In the history of 'work', management has conditioned its workforce to believe that it is commendable to reward good behaviour and punish the bad ones (no, scrape that. I meant in the history of 'civilization' - think about it, it is pervasive! Home, school, any organisation in fact!). We've been accustomed to calculate our own returns of time/resource/skill investment in the form of money. Of course, we are all earning a salary and will never lift a single finger for anything less than what we are valued for in the market. But when we consider the motivation to 'grow', it feels really strange to me that somewhere in the history of 'work', management has somehow resorted to dangling big fat chunky carrots in front of the employee so as to encourage him to perform higher, subsequently growing the company in a sum of collective efforts.
Who's the donkey now? |
Unfortunately, we're locked in this strange vicious cycle because the industry is receiving graduates from an education system which bedrock is exactly the 'carrot and stick' rule. And the worse part is, now we know... cash is like steroids. You give a booster, you get a boost in high performance. But when you remove the booster, the grave danger is, the said performance does not return to its 'normal' level. It swings below the norm and greatly demotivates the individual in pursuing the work even if he had found joy in doing so previously without the reward. It's not in the conscious mind to even comprehend the situation that we've evolved into (trust me, neither can the management because chances are, they are the alumni of this system). So no one is aware of this. No one is aware that our annual increment, bonuses, incentives might actually be doing more harm to our quality of work, performance, interest, and ultimately life. And we've been questioning to no avail till today, why is society chasing for cash, sacrificing everything that might be deemed meaningful in their life? And surprisingly especially the mid-upper and not the low income earners? What is the meaning of life? Where is the balance of work? What are we doing to ourselves? Have you questioned yourself that before?

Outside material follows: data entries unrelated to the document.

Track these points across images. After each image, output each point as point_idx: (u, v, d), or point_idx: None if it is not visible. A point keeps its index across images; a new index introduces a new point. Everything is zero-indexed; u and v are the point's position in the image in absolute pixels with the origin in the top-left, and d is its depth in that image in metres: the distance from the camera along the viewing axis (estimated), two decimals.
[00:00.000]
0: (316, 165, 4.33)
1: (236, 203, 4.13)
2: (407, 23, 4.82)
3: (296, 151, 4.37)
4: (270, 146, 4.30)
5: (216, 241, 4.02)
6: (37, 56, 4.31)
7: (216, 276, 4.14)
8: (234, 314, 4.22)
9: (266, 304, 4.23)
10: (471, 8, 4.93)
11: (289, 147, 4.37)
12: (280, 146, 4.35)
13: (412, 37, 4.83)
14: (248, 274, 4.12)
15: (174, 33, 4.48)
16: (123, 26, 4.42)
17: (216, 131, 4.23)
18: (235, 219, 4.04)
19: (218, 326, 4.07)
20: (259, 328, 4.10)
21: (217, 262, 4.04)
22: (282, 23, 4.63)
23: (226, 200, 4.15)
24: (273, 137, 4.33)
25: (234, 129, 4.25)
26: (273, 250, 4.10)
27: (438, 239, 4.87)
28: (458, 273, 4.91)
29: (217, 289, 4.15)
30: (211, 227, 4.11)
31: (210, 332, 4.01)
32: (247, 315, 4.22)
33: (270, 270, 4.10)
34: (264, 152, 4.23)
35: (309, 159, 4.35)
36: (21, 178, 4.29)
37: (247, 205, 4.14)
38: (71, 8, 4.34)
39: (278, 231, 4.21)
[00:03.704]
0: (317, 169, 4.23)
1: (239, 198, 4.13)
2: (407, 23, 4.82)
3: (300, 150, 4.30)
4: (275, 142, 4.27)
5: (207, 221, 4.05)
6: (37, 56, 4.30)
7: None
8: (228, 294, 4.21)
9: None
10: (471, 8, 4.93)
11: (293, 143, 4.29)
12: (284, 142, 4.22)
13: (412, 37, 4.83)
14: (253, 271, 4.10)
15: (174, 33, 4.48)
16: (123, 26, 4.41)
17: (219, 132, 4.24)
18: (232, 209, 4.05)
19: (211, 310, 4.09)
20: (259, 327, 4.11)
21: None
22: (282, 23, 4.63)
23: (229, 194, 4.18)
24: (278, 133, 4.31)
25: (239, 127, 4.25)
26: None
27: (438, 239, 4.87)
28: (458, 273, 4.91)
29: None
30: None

Every time we take the carrot, we unconsciously erode our precious curiosity and the purity of our interest in the subject. Every time we take a bribe to do something, we unconsciously place more importance and value in the reward instead of the joy and satisfaction in discovering the solution. Both ways get you to do the same place - solving the problem, completing the task. But the question is... which is more important to you?